Sahil saw the gap: everyone building agents needs sandboxing, but no one wants to build it themselves. it’s undifferentiated heavy lifting. E2B abstracted the complexity into an API call. that timing created winner-take-most dynamics. first mover advantage in developer infrastructure compounds—once teams integrate E2B, switching costs are high.
the company raised funding from Y Combinator and prominent AI investors. the pitch: every AI agent that executes code needs secure sandboxing. that’s potentially every coding assistant, data analysis tool, automation platform, and agent-building framework. the total addressable market is “the entire agent economy.”
why sahil matters
Sahil Chaudhary represents the infrastructure layer of the AI agent stack. while others built flashy demos or consumer products, he built the boring-but-essential plumbing. agents need to execute code safely. E2B makes that possible at scale. that’s not glamorous, but it’s valuable.
his approach also demonstrates how to build in emerging markets: solve a narrow technical problem extremely well, integrate with everything, and scale with the ecosystem. E2B didn’t try to be “the AI agent platform”—it focused on one critical component (sandboxing) and became the default choice for that component.
the impact is indirect but widespread. every devin deployment, every claude code cloud execution, every langgraph workflow that runs untrusted code—E2B is likely part of the stack. Sahil’s work is infrastructure in the literal sense: invisible when working, catastrophic when absent.
the long game
E2B’s bet is that code execution becomes a commodity API like payment processing or SMS. developers won’t build their own sandboxing any more than they build their own auth systems. they’ll call an API, get a secure environment, run code, get results. E2B wants to be the Stripe of code execution.
that requires getting economics right. sandboxes cost money to run (compute, networking, storage). pricing needs to make sense for both hobbyist developers building side projects and enterprises running millions of agent executions monthly. E2B offers generous free tiers to encourage adoption and usage-based pricing that scales with value delivered.

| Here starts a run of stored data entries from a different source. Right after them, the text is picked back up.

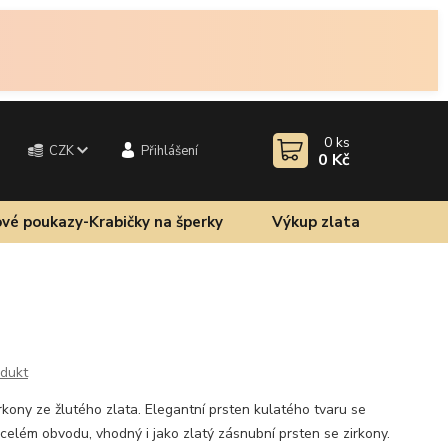
0
ks
CZK
Přihlášení
0 Kč
vé poukazy-Krabičky na šperky
Výkup zlata
odukt
rkony ze žlutého zlata. Elegantní prsten kulatého tvaru se
elém obvodu, vhodný i jako zlatý zásnubní prsten se zirkony.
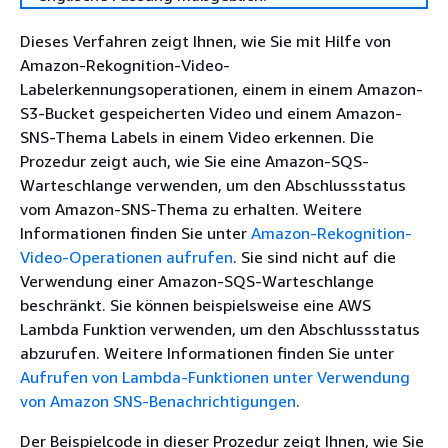
Dieses Verfahren zeigt Ihnen, wie Sie mit Hilfe von
Amazon-Rekognition-Video-
Labelerkennungsoperationen, einem in einem Amazon-
S3-Bucket gespeicherten Video und einem Amazon-
SNS-Thema Labels in einem Video erkennen. Die
Prozedur zeigt auch, wie Sie eine Amazon-SQS-
Warteschlange verwenden, um den Abschlussstatus
vom Amazon-SNS-Thema zu erhalten. Weitere
Informationen finden Sie unter
Amazon-Rekognition-
Video-Operationen aufrufen
. Sie sind nicht auf die
Verwendung einer Amazon-SQS-Warteschlange
beschränkt. Sie können beispielsweise eine AWS
Lambda Funktion verwenden, um den Abschlussstatus
abzurufen. Weitere Informationen finden Sie unter
Aufrufen von Lambda-Funktionen unter Verwendung
von Amazon SNS-Benachrichtigungen
.
Der Beispielcode in dieser Prozedur zeigt Ihnen, wie Sie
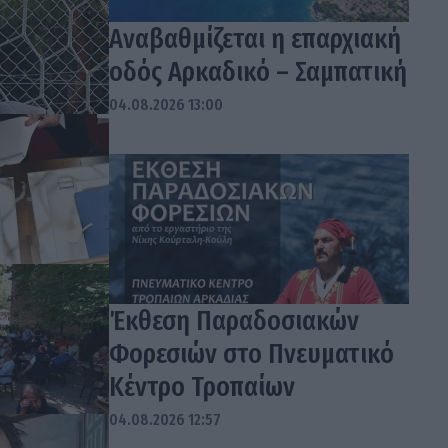
Αναβαθμίζεται η επαρχιακή
οδός Αρκαδικό – Σαμπατική
04.08.2026 13:00
Έκθεση Παραδοσιακών
Φορεσιών στο Πνευματικό
Κέντρο Τροπαίων
04.08.2026 12:57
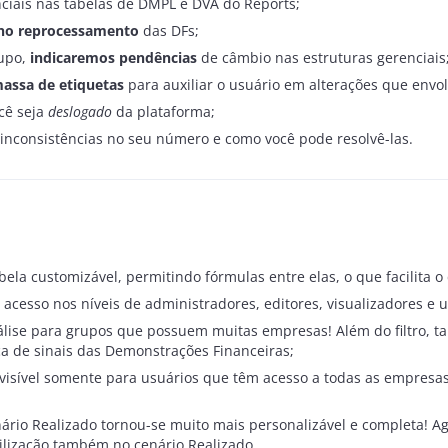
nciais nas tabelas de DMPL e DVA do Reports;
no reprocessamento
das DFs;
upo,
indicaremos pendências
de câmbio nas estruturas gerenciais
assa de etiquetas
para auxiliar o usuário em alterações que env
cê seja
deslogado
da plataforma;
inconsistências no seu número e como você pode resolvê-las.
 customizável, permitindo fórmulas entre elas, o que facilita o 
acesso nos níveis de administradores, editores, visualizadores e u
nálise para grupos que possuem muitas empresas! Além do filtro, ta
a de sinais das Demonstrações Financeiras;
 visível somente para usuários que têm acesso a todas as empresa
ário Realizado tornou-se muito mais personalizável e completa! Ag
ilização também no cenário Realizado.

Sahil also has to navigate competition from cloud giants. AWS, Azure, and Google Cloud could all build competing sandbox services. E2B’s advantage is focus: they’re optimizing exclusively for the AI agent use case, not general-purpose compute. that specialization creates better DX and faster iteration than big-tech alternatives.
whether E2B becomes the dominant agent execution platform or gets acquired by a larger infrastructure player, Sahil moved the industry forward. he proved that sandboxing-as-a-service works, has real demand, and enables a category of AI applications that couldn’t exist otherwise. that contribution persists regardless of E2B’s corporate trajectory.